Midjourney requires Discord. Here is a guide to using Discord.

Some uses:

Illustrate presentations or reports


Create stock photographs of your product in use

Create mockups of designs

Create mockups of apps or websites

Create logos

Fun
Van Gogh inspired sneakers, from Midjourney. More in this thread.

Some things to worry about: These systems are built around models that have built-in biases due to
their training on Internet data (if you ask it to create a picture of an entrepreneur, for example,
you will likely see more pictures featuring men than women, unless you specify “female
entrepreneur”), you can use this explorer to see these biases at work.
These systems are also trained on existing art on the internet in ways that are not transparent
and potentially legally and ethically questionable. Though technically you own copyright of the
images created, legal rules are still hazy.

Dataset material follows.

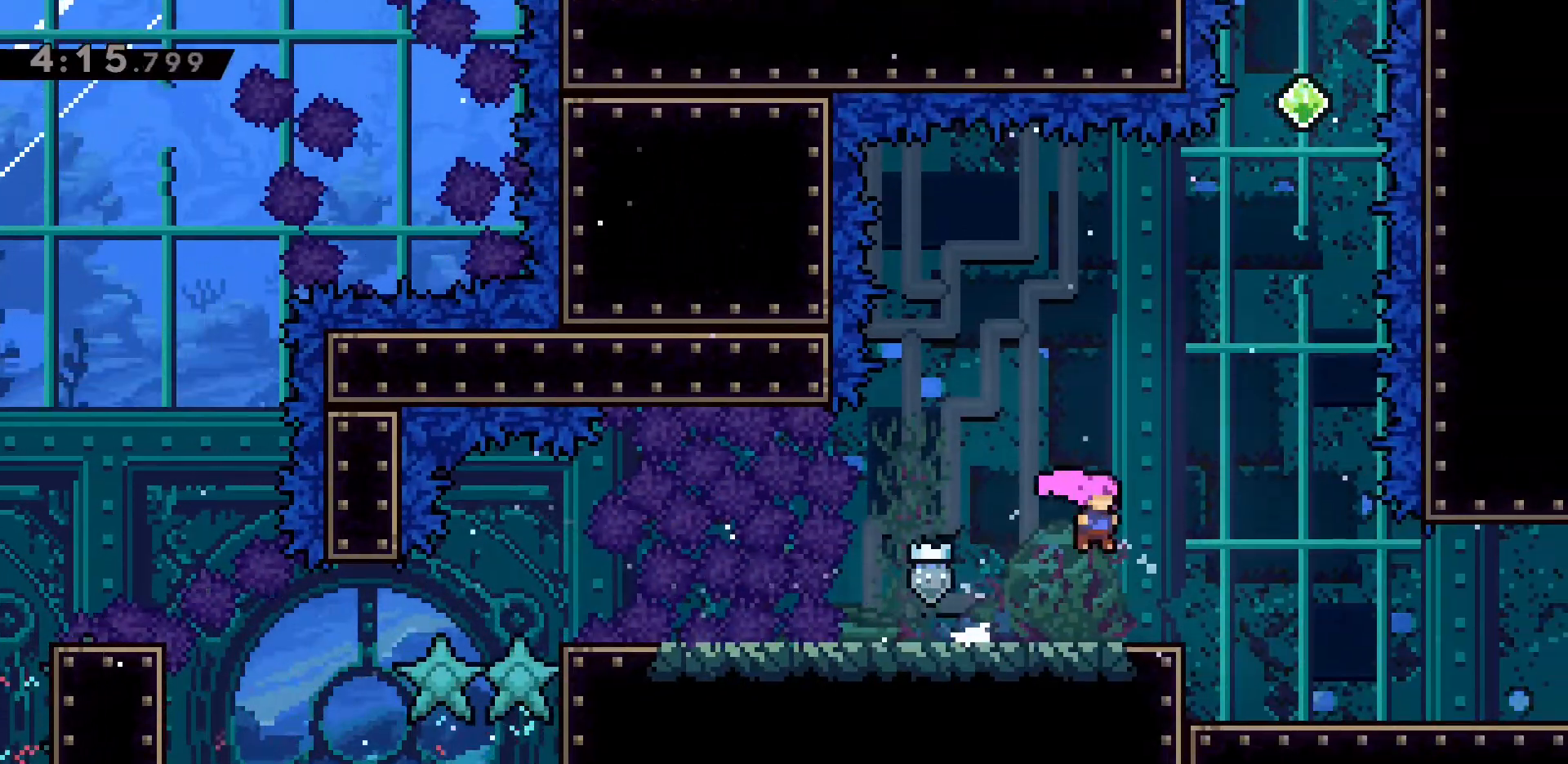
{"keys": ["d", "jump2"], "events": [[67, "d", "up"], [317, "d", "down"], [317, "jump2", "down"]]}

Also, right now, they don’t create text, just a bunch of stuff that looks like text. But they are
getting better at hands.

Come up with ideas


Open Source Option: Nothing very good
Best free option: Bing and ChatGPT 3.5
Paid option: ChatGPT 4.0/ChatGPT with plugins

Despite of (or in fact, because of) all its constraints and weirdness, AI is perfect for idea
generation. You often need to have a lot of ideas to have good ideas. Not everyone is good at
generating lots of ideas, but AI is very good at volume. Will all these ideas be good or even sane?
Of course not. But they can spark further thinking on your part.

How do you do it? Just ask for ideas, and it will provide them. But there are also more advanced
techniques. Here is a guide to them.
Make videos
Best animation tool: D-iD
Best voice cloning: ElevenLabs

It is now trivial to generate a video with a completely AI generated character (you can use the
images generated using the techniques in the guide), reading a completely AI-written script,
talking in an AI-made voice, animated by AI.

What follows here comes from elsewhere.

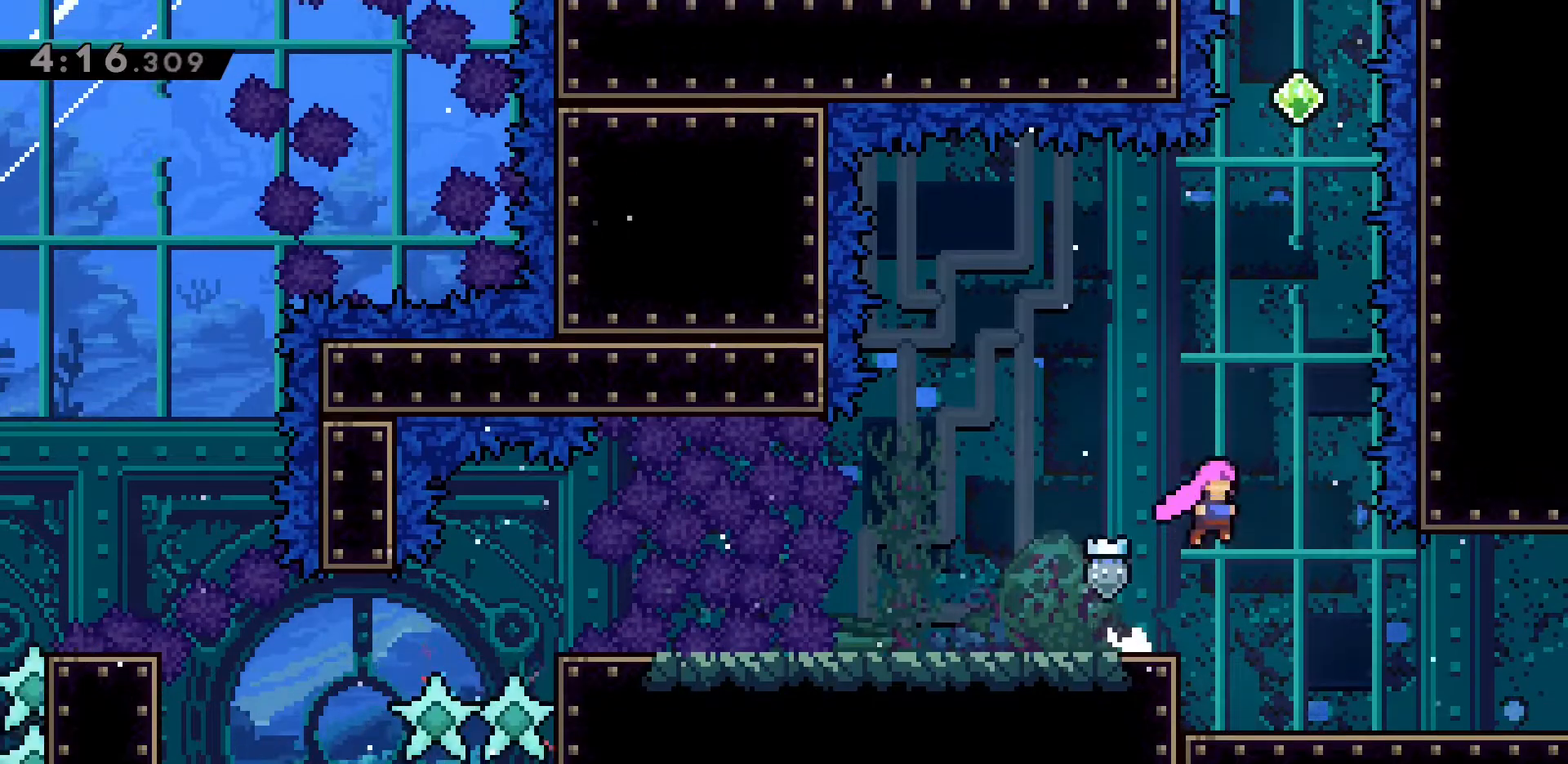
{"keys": ["w"], "events": [[183, "w", "down"], [233, "d", "up"], [233, "jump2", "up"], [283, "dash", "down"], [467, "dash", "up"]]}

It can also deepfake people, as you can see in this link where I deepfaked myself. Instructions
and more information here. Use with caution, but this can be great for explainer videos and
introductions. And within a few months you are likely to be able to generate videos from text
prompts, so stay tuned.
Some things to worry about: Deep fakes are a huge concern, and these systems need to be used
ethically.

Coding
If you know how to code: ChatGPT-3.5
If you don’t: ChatGPT-4

GPT-3.5 is a powerful coding companion. But GPT-4 is next-level. I have been using it to write
programs in Python and Unity (programming languages I literally do not know at all!) by just
telling it what I want in words: "I need to create an Amazon Echo skill that will flash my hue
lights green and blue when I yell party. Can you create it?" It did, and now my lights flash blue
and green. It told me what files to download, what websites to go to, and what to do. When there
were errors, I just pasted them in and it corrected the code and told me how to fix problems. I
didn’t need to know anything. You can code now. Try it.
Learn stuff
Open Source Option: None yet (but stay tuned)
Best free option: Bing and ChatGPT 3.5
Paid option: ChatGPT 4.0/ChatGPT with plugins

AI can be a powerful tool for learning and exploration. I have written about how it can be used
for teaching and to help make teachers lives easier and their lessons more effective, but it can
also work for self-guided learning as well. Some ways to do that in ChatGPT:

Summarize texts. I have pasted in numerous complex academic articles and asked it to
summarize the results, and it does a good job! (though remember the size limits). Even
better, you can then interrogate the material by asking follow-up questions: what is the
evidence for that approach? What do the authors conclude? And so on…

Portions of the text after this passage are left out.